As for the gold price, it has dropped $98.50, or 6.9%, from its $1,343.50 all-time high posted on December 3, 2010. Furthermore, with a 6.1% loss thus far in 2011, the gold price is on pace for its worst month since it tumbled 7.1% in December 2009.
Traders and investors are eagerly awaiting this afternoon’s release form the Federal Open Market Committee (FOMC) announcement. While interest rates will stay unchanged, the Fed’s policy statement will be parsed for any changes pertaining to the recent spate of stronger economic data. The Fed is expected to maintain the size of its $600 billion second round of quantitative easing (QE2). The consensus is forecasting that Chairman Ben Bernanke will reiterate the Fed’s belief that inflation remains tepid and zero interest rates will remain a fixture for “an extended period of time.”

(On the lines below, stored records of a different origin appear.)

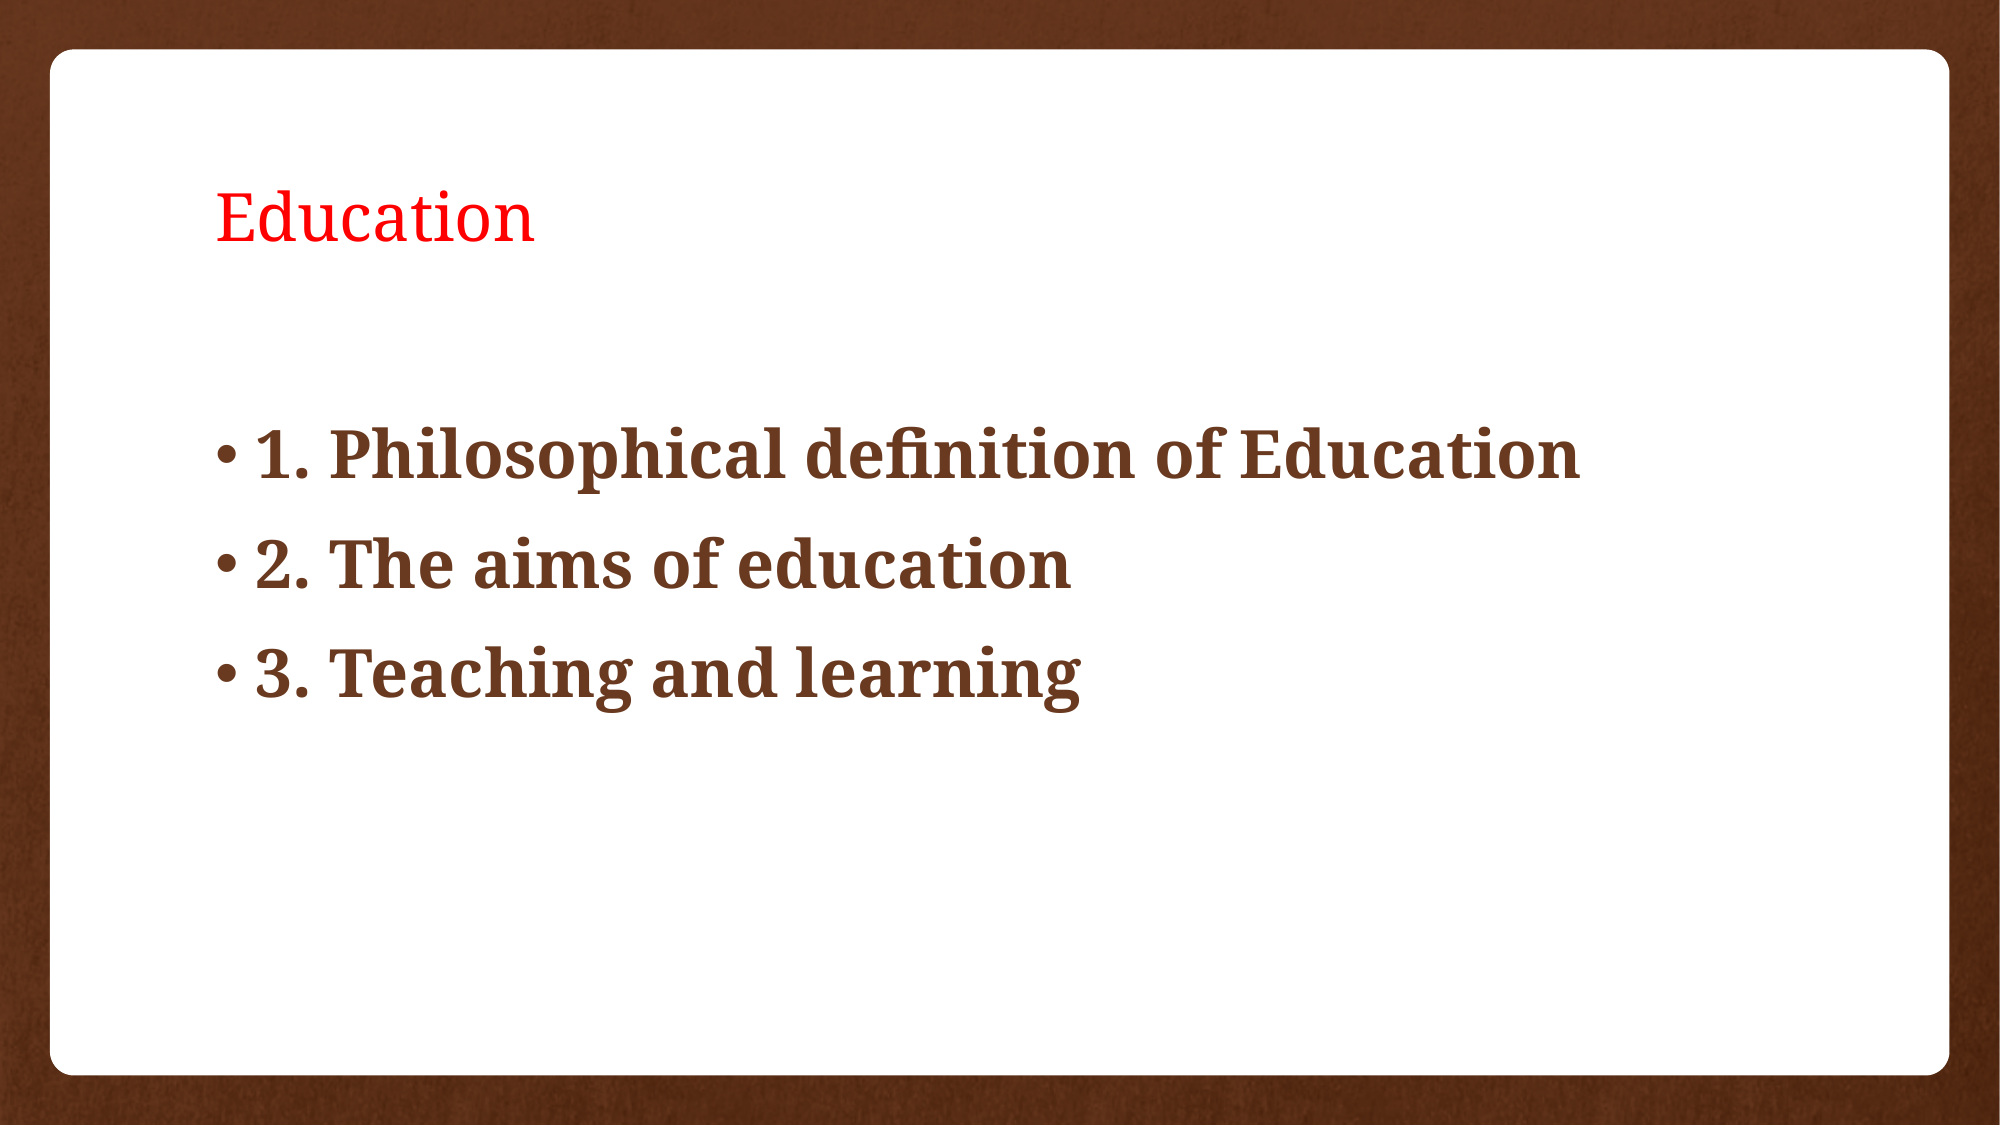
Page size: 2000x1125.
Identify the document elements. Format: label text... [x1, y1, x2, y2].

list 1. Philosophical definition of Education 2. The aims of education 3. Teaching and learning [199, 295, 1800, 1035]
title Education [199, 70, 1800, 263]
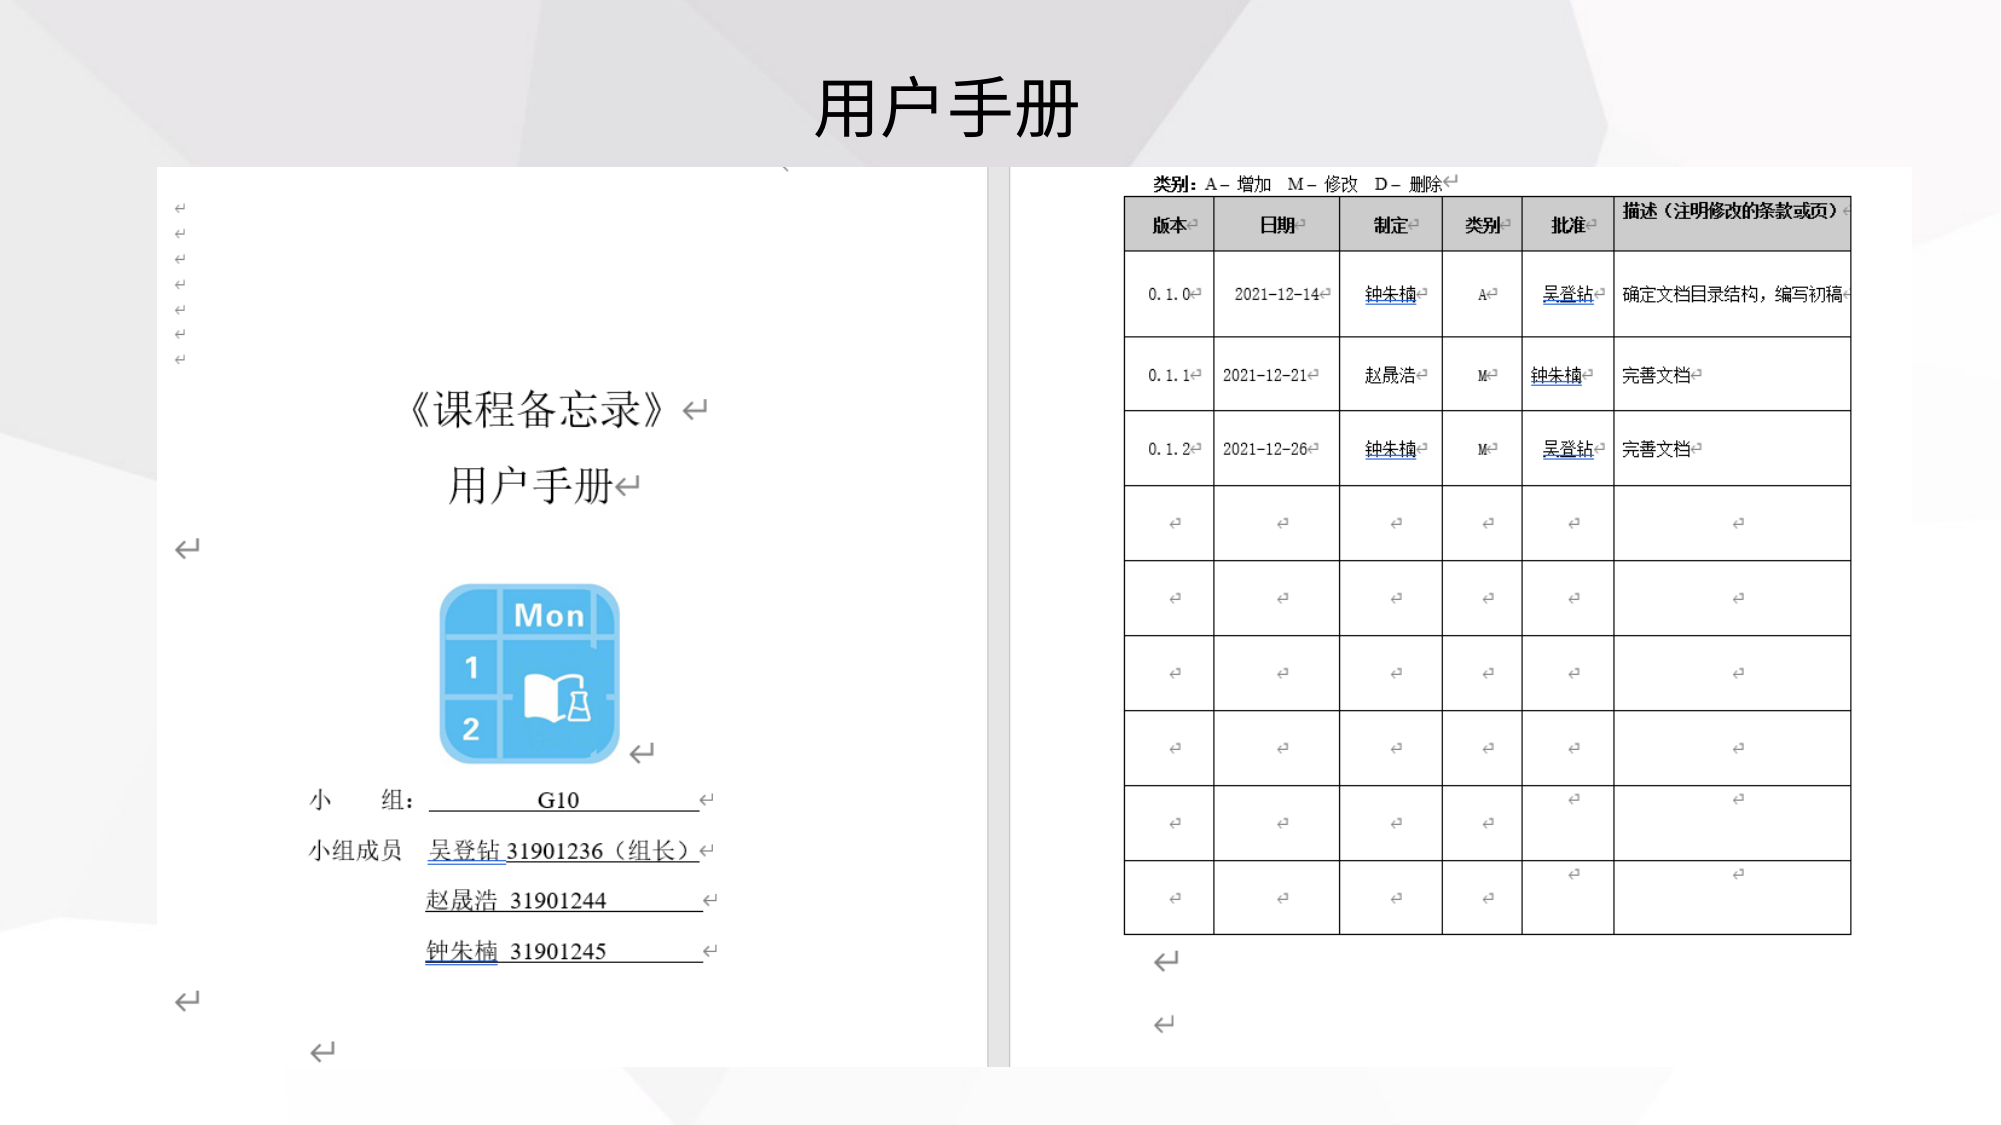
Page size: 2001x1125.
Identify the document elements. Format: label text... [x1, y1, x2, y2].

text_box 用户手册 [798, 58, 1096, 154]
picture [0, 0, 2001, 1125]
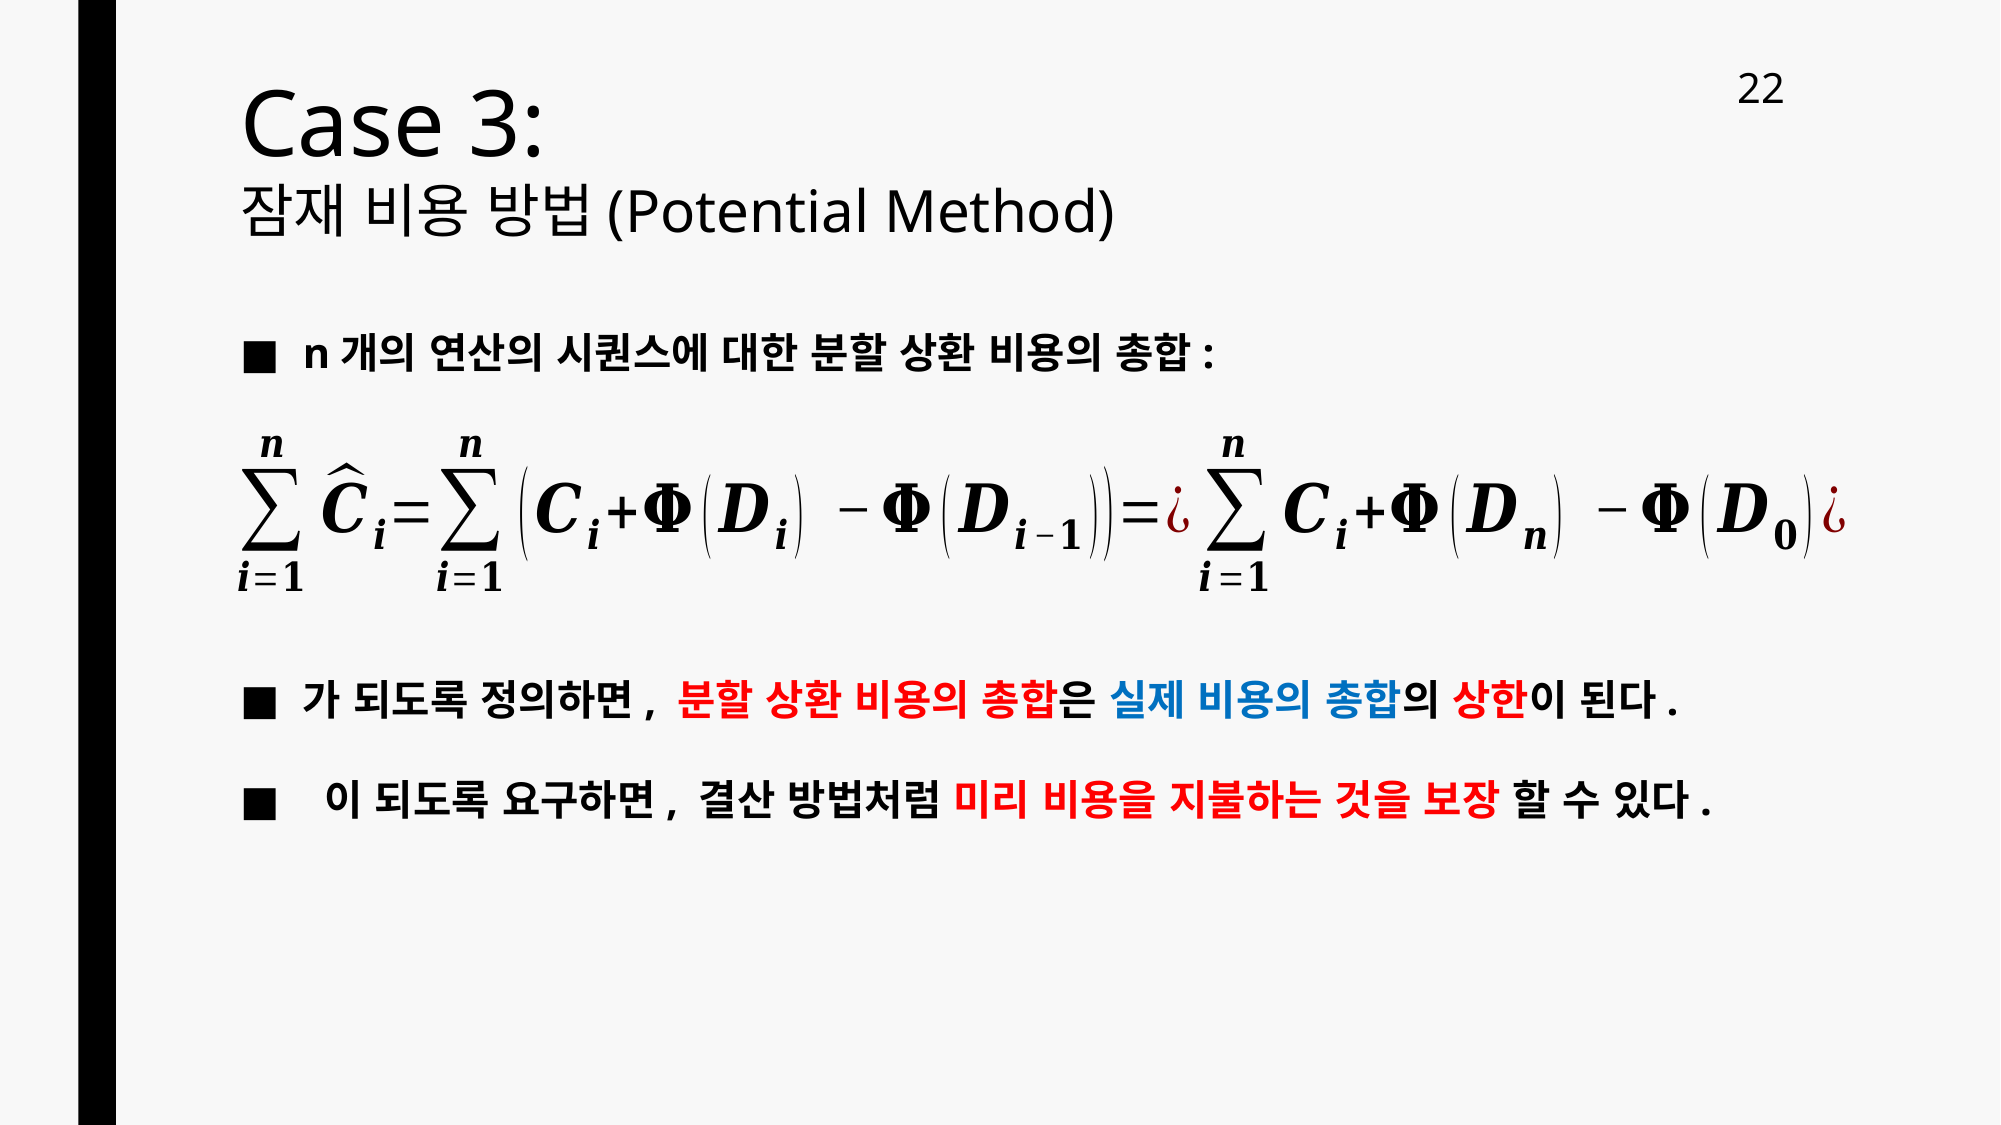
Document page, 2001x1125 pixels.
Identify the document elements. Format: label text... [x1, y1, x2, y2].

text_box Case 3: 잠재 비용 방법(Potential Method) [225, 56, 1896, 269]
text_box n개의 연산의 시퀀스에 대한 분할 상환 비용의 총합: [224, 319, 1938, 399]
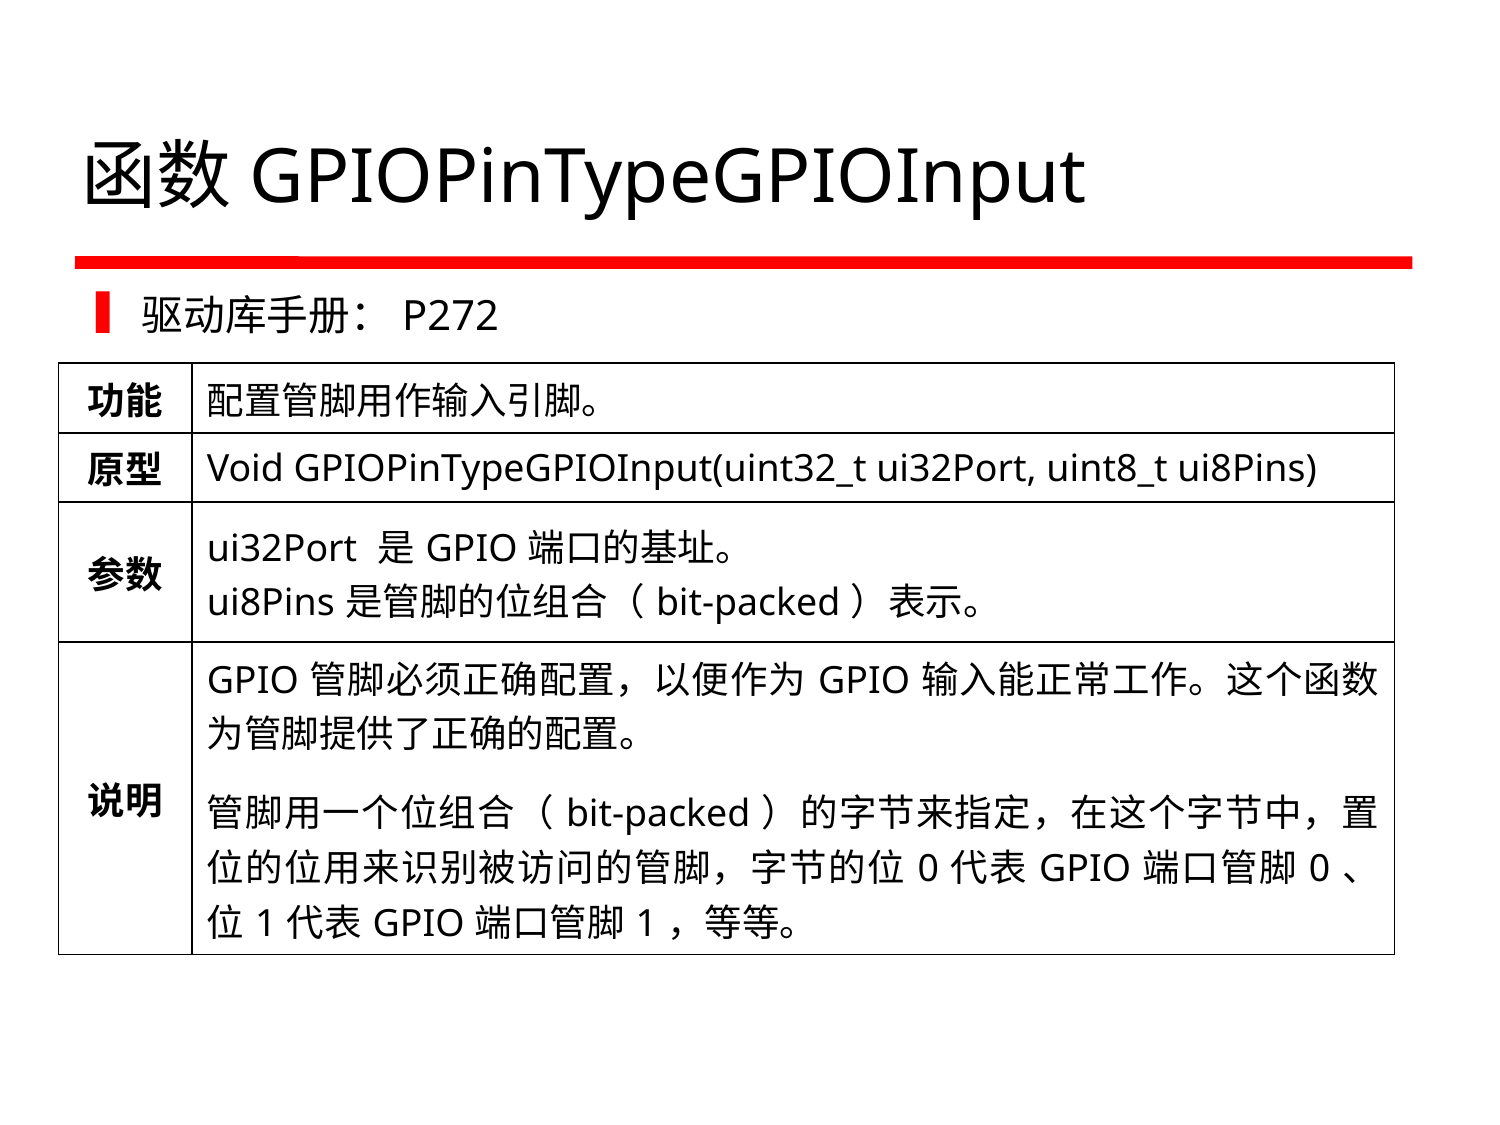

One notable change at this Fed meeting is the exit of Fed President Thomas Hoenig as a voting member of the FOMC. Throughout 2010, Hoenig, the most prominent inflation hawk at the central bank, casted dissenting votes on the need for record-low interest rates and QE2. However, Hoenig is being forced to step down due to the Fed’s mandatory retirement age of 64.
Bernanke and the other FOMC doves will now face less opposition as they continue to deploy ultra-loose monetary policies aimed at stimulating the economic recovery. While many economic indicators have continued to improve in January, the most important one – the U.S. employment picture – has not.
The deflationary impact of structurally high unemployment has been one of Bernanke’s key reasons for QE2, and until such time as the jobs market shows consistent, meaningful improvement, the Fed is likely to maintain its ultra easy monetary policies. As long as deflation is the chief enemy of Chairman Bernanke, the trajectory of the gold price is likely to remain firmly upward.